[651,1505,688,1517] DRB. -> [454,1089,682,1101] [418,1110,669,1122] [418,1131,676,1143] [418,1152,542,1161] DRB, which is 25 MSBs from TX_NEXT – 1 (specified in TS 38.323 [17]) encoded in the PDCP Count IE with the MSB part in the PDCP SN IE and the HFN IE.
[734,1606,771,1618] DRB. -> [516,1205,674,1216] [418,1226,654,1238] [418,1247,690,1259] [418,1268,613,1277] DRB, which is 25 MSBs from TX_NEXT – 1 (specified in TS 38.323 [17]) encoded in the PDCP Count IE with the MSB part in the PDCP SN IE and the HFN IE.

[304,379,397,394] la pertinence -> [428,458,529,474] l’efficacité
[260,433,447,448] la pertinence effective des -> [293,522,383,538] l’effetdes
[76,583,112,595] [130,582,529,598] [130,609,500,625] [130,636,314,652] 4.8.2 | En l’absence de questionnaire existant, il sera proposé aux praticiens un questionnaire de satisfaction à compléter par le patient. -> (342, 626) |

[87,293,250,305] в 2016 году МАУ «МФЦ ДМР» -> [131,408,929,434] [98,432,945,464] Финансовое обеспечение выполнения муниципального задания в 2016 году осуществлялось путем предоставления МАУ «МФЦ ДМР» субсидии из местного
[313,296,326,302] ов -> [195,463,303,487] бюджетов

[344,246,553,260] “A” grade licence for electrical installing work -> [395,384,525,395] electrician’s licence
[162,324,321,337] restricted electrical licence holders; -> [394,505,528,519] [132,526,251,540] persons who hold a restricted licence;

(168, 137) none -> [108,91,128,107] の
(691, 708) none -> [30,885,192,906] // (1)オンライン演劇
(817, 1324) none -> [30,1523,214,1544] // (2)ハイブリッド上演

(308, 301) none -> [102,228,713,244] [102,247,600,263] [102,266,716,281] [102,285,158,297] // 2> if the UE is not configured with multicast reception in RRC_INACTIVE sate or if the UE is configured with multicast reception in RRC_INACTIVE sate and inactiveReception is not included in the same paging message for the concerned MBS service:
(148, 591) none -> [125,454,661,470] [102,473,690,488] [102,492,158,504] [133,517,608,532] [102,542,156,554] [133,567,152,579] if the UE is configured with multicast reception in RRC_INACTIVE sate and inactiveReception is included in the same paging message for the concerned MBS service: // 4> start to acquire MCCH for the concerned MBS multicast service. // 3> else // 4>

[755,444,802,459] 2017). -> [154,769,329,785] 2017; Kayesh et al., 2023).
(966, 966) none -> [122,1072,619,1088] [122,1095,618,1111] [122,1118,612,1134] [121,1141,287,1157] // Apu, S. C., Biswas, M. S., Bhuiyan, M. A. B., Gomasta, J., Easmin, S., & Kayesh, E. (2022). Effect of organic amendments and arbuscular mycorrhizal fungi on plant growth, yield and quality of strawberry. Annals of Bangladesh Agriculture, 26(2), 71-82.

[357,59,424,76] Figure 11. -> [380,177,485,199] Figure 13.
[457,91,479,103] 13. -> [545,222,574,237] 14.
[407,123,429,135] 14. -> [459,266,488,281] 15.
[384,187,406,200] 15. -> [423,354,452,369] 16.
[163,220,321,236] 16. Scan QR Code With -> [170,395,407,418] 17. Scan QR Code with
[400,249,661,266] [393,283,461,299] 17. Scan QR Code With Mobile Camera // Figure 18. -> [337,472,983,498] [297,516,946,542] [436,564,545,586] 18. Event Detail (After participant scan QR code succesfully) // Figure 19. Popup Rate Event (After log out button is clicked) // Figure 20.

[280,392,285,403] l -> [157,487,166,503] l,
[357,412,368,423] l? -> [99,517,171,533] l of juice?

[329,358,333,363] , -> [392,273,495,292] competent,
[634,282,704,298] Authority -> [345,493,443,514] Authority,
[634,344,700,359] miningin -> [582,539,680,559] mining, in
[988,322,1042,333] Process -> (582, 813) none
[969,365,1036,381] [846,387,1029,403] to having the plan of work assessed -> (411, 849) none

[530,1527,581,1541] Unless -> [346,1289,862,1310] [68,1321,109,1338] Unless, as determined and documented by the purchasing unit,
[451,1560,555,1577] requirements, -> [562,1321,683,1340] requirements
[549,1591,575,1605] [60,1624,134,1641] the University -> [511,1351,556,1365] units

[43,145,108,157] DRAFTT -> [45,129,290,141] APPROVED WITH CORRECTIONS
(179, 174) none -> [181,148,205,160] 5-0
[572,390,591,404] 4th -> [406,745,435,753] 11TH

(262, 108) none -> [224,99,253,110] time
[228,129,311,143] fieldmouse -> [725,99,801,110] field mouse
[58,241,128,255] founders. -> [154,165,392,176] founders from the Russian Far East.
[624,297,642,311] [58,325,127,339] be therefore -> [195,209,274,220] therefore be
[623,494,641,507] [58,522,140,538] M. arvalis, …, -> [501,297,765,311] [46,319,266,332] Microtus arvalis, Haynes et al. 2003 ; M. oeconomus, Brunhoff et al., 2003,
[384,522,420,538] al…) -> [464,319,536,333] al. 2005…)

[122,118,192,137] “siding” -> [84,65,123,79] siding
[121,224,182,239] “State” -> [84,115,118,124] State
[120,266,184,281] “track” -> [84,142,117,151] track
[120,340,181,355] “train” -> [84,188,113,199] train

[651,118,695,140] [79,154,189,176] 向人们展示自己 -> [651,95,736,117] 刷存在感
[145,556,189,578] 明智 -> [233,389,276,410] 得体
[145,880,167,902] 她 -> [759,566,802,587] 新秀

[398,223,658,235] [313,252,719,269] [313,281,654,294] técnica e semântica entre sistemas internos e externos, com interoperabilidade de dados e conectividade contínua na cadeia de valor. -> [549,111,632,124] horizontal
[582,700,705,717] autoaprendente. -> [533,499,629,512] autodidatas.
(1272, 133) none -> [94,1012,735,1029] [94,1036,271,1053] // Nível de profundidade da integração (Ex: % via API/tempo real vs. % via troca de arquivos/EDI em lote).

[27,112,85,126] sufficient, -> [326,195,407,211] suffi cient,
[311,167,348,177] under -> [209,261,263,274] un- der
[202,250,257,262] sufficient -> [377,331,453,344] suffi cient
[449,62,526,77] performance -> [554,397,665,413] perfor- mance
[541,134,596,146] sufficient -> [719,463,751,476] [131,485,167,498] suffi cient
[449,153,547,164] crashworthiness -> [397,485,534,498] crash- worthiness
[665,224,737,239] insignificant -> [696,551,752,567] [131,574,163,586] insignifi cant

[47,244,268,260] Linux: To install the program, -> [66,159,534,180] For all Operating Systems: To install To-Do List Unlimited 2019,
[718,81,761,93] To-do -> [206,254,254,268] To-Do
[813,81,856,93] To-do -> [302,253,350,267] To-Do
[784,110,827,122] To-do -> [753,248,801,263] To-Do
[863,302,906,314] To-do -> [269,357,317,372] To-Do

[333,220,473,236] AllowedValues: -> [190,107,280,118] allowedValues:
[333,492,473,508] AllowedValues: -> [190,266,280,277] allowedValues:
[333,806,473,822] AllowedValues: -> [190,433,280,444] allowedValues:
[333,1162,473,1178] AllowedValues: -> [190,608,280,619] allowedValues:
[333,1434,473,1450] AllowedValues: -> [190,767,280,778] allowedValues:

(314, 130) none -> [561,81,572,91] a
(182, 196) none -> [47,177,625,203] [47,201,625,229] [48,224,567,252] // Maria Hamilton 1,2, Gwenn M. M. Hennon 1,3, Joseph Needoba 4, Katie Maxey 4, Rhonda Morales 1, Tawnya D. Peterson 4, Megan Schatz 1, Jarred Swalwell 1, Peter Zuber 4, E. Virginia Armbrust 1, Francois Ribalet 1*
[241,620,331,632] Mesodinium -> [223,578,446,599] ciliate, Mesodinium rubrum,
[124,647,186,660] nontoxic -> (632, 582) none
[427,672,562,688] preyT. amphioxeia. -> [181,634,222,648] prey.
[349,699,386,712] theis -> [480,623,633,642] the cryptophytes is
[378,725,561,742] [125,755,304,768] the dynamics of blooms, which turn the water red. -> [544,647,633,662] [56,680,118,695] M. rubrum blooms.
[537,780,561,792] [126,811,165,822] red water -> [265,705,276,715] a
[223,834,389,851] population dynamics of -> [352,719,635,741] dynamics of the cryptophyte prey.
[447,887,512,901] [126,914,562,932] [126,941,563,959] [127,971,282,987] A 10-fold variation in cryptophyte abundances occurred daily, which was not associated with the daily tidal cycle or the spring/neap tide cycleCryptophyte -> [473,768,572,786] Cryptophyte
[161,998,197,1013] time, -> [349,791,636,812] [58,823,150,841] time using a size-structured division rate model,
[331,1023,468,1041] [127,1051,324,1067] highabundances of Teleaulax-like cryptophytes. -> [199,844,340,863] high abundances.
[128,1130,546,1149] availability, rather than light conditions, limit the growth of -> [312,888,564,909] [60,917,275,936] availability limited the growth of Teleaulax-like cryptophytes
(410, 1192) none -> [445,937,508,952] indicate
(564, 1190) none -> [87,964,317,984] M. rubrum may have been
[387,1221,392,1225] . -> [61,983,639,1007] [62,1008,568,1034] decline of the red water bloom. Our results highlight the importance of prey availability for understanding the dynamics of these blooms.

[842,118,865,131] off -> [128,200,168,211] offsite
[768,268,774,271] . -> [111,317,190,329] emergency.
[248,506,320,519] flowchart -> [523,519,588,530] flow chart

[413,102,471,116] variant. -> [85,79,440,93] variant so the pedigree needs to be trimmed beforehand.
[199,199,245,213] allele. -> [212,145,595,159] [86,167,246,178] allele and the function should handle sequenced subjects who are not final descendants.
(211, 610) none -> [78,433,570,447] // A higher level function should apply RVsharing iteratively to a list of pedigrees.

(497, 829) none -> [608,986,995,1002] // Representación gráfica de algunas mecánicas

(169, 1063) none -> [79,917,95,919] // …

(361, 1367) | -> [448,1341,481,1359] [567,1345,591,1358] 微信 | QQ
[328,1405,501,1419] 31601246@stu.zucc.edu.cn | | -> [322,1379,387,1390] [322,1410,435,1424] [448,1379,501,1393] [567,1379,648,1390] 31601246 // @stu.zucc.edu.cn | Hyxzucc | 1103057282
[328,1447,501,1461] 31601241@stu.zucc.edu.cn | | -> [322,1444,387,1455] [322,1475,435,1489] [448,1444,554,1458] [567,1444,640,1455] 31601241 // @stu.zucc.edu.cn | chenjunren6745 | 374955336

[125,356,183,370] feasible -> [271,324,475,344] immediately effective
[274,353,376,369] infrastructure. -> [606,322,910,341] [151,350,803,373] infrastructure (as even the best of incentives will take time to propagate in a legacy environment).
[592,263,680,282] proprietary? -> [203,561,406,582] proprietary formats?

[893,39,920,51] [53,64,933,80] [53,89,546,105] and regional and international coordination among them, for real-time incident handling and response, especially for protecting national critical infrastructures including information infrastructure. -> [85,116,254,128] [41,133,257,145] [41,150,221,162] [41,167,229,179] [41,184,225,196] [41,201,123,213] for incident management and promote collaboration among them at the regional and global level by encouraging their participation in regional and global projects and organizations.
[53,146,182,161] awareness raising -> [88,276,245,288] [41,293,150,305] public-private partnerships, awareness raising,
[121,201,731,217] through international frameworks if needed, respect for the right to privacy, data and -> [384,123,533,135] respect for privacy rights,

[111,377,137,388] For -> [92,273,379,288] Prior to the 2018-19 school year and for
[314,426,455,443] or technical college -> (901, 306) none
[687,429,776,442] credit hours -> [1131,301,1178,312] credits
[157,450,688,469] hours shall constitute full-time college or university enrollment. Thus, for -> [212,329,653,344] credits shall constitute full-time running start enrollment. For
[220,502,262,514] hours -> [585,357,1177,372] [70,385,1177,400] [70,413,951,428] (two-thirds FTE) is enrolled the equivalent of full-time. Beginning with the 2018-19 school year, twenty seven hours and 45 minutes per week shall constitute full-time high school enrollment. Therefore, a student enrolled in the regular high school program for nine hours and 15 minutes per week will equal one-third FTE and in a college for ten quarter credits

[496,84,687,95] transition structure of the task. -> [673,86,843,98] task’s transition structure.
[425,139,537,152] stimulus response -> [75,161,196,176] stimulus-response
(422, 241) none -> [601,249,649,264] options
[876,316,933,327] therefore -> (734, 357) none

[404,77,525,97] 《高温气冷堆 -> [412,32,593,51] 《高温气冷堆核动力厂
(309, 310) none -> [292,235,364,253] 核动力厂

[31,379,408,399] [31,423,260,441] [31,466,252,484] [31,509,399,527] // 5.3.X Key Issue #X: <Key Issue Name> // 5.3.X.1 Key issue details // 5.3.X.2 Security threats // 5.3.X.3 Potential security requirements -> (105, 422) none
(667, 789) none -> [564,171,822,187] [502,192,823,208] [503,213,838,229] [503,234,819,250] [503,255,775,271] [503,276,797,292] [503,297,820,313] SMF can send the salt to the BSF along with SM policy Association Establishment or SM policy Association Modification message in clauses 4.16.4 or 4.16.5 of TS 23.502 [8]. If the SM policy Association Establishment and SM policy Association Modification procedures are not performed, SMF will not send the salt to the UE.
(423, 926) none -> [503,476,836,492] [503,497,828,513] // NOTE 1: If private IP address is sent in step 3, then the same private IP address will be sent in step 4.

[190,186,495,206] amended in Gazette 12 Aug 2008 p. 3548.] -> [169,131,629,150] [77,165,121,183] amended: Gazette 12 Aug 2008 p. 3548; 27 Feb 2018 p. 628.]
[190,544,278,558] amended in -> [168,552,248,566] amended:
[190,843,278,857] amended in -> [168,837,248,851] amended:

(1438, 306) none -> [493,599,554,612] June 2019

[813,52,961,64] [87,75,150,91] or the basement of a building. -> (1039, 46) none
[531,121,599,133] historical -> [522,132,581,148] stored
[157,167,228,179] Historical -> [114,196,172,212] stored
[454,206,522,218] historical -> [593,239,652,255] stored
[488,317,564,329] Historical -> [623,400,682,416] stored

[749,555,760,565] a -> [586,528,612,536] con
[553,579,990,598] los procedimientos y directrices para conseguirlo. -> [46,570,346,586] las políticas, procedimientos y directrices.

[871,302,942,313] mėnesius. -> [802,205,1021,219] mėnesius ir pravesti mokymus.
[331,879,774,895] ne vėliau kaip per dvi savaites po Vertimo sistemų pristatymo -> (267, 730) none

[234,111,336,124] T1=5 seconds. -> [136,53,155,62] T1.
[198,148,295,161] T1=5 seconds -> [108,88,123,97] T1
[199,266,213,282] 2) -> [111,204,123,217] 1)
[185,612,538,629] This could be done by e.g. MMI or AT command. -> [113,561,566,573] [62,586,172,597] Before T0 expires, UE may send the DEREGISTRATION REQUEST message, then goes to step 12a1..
═══
### Work instruction
Please give back, exactly as it stands above, the stretch from the line with "[223,834,389,851] population dynamics" through the line with "[248,506,320,519] flowchart ->", and no line outside it.

### Response to this exercise
[223,834,389,851] population dynamics of -> [352,719,635,741] dynamics of the cryptophyte prey.
[447,887,512,901] [126,914,562,932] [126,941,563,959] [127,971,282,987] A 10-fold variation in cryptophyte abundances occurred daily, which was not associated with the daily tidal cycle or the spring/neap tide cycleCryptophyte -> [473,768,572,786] Cryptophyte
[161,998,197,1013] time, -> [349,791,636,812] [58,823,150,841] time using a size-structured division rate model,
[331,1023,468,1041] [127,1051,324,1067] highabundances of Teleaulax-like cryptophytes. -> [199,844,340,863] high abundances.
[128,1130,546,1149] availability, rather than light conditions, limit the growth of -> [312,888,564,909] [60,917,275,936] availability limited the growth of Teleaulax-like cryptophytes
(410, 1192) none -> [445,937,508,952] indicate
(564, 1190) none -> [87,964,317,984] M. rubrum may have been
[387,1221,392,1225] . -> [61,983,639,1007] [62,1008,568,1034] decline of the red water bloom. Our results highlight the importance of prey availability for understanding the dynamics of these blooms.

[842,118,865,131] off -> [128,200,168,211] offsite
[768,268,774,271] . -> [111,317,190,329] emergency.
[248,506,320,519] flowchart -> [523,519,588,530] flow chart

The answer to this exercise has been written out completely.